**Exercise requirements:**
Output every record exactly, apart from its images.

(Keypoint coordinate data)
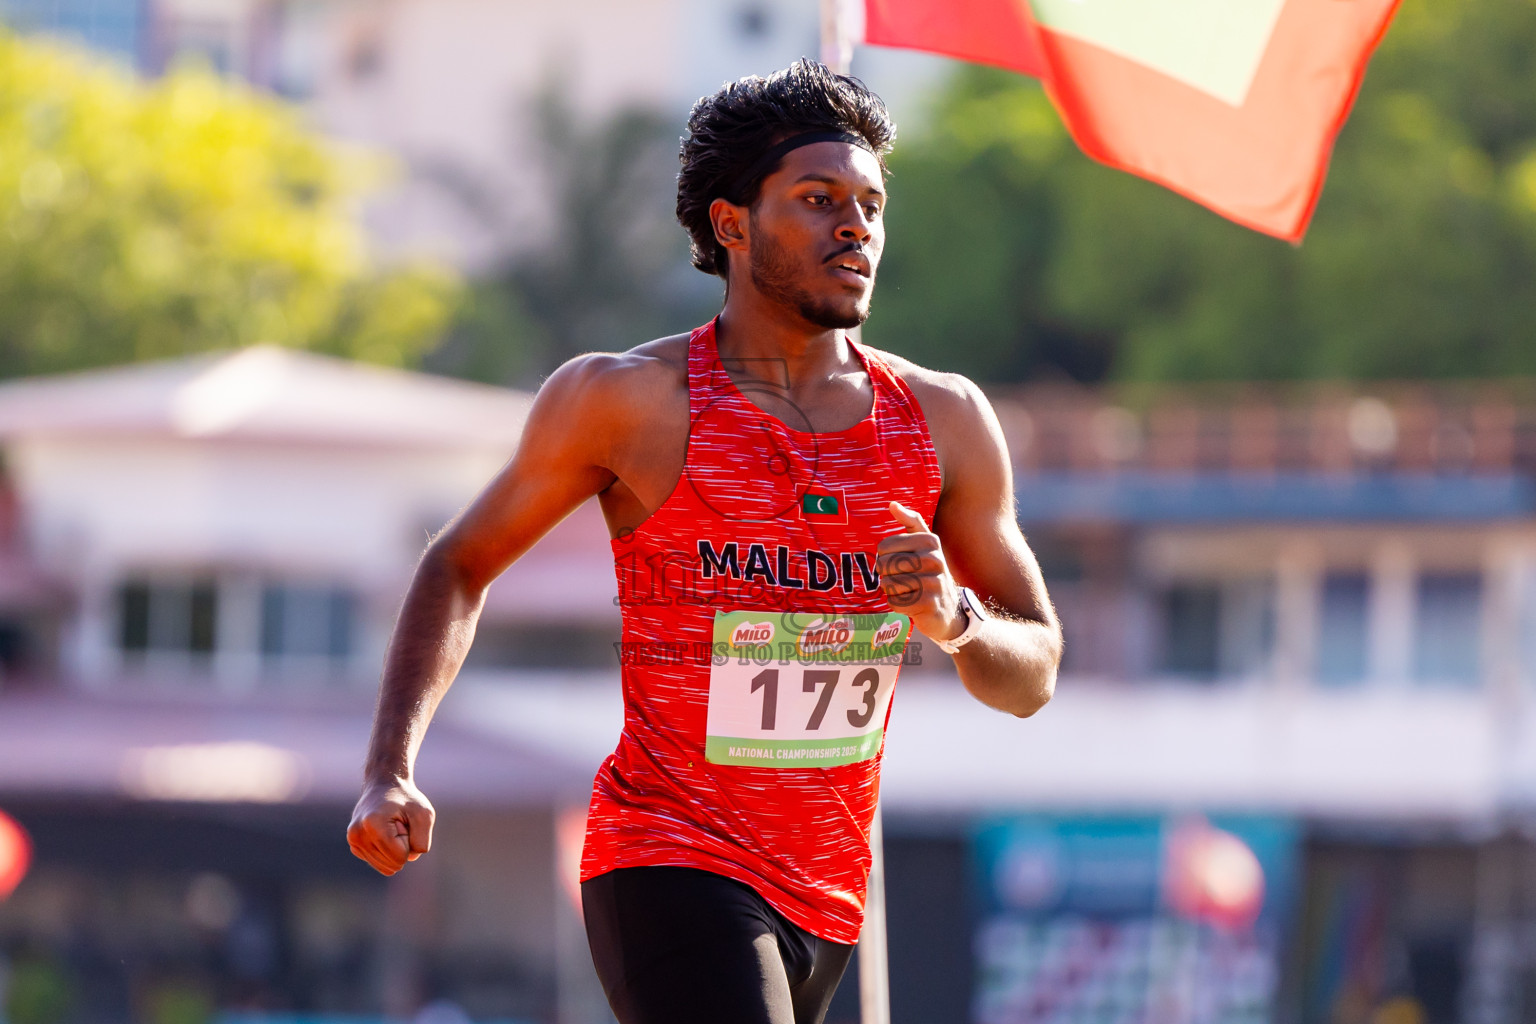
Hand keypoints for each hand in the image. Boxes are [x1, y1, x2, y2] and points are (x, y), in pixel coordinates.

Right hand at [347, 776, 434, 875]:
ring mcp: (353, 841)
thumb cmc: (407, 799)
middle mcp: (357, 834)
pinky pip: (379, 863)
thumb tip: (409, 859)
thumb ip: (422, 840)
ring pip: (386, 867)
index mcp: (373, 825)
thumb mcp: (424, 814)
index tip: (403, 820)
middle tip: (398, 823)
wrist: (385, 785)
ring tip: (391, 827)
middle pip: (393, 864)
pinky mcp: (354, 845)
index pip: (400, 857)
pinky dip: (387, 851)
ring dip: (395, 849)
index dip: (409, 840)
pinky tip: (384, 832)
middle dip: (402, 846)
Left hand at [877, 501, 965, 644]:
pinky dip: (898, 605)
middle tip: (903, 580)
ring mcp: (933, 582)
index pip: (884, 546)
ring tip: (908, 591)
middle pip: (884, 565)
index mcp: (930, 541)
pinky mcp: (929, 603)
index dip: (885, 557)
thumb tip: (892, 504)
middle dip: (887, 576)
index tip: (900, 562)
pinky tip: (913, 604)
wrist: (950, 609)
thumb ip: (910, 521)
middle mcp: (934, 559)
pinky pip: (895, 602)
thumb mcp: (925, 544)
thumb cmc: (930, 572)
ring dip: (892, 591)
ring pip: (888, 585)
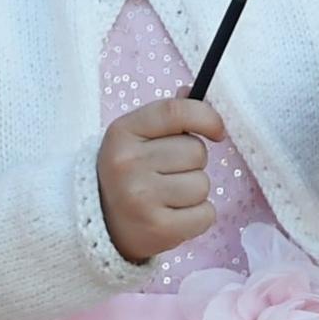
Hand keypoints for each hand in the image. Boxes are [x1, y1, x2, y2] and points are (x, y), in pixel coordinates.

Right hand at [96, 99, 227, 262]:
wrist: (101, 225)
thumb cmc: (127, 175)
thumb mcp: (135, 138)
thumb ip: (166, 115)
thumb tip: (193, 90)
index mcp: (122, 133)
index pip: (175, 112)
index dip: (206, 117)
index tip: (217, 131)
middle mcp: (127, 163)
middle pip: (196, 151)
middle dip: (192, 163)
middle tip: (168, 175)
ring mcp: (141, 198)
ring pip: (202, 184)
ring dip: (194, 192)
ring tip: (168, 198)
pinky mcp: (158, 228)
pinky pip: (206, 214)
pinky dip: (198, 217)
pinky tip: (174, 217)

**Answer to the exercise:**
Hand keypoints for each hand in the image. Boxes are [x1, y1, x2, y2] and points are (x, y), in pixel coordinates.

Right hand at [347, 776, 434, 875]:
ring mcp: (353, 841)
thumb cmc: (407, 799)
middle mcp: (357, 834)
pinky pip: (379, 863)
thumb tip: (409, 859)
thumb ip: (422, 840)
ring pip: (386, 867)
index mcp: (373, 825)
thumb mcp: (424, 814)
index tip: (403, 820)
middle tip: (398, 823)
wrist: (385, 785)
ring tip: (391, 827)
middle pip: (393, 864)
pinky mcp: (354, 845)
index pip: (400, 857)
pinky dip: (387, 851)
ring dip: (395, 849)
index dip: (409, 840)
pinky tip: (384, 832)
middle dip: (402, 846)
Left hand at [877, 501, 965, 644]:
pinky dip: (898, 605)
middle tip: (903, 580)
ring mcp: (933, 582)
index pip: (884, 546)
ring tip: (908, 591)
middle pip: (884, 565)
index mcp: (930, 541)
pinky mcp: (929, 603)
index dip: (885, 557)
thumb tip: (892, 504)
middle dip: (887, 576)
index tip: (900, 562)
pinky tip: (913, 604)
wrist: (950, 609)
thumb ip: (910, 521)
middle mcp: (934, 559)
pinky pip: (895, 602)
thumb mcp: (925, 544)
thumb cmc: (930, 572)
ring dip: (892, 591)
ring pip: (888, 585)
Hand keypoints for each hand in the image. Boxes are [x1, y1, x2, y2] and points are (x, y), in pixel coordinates.

Right hand at [96, 99, 227, 262]:
wrist: (101, 225)
thumb cmc: (127, 175)
thumb mcp: (135, 138)
thumb ip: (166, 115)
thumb tip: (193, 90)
index mcp: (122, 133)
index pip: (175, 112)
index dip: (206, 117)
index tip: (217, 131)
middle mcp: (127, 163)
middle pip: (196, 151)
middle dip: (192, 163)
middle tip: (168, 175)
ring mcp: (141, 198)
ring pip: (202, 184)
ring dip: (194, 192)
ring tip: (168, 198)
pinky mcp: (158, 228)
pinky pip: (206, 214)
pinky dip: (198, 217)
pinky tip: (174, 217)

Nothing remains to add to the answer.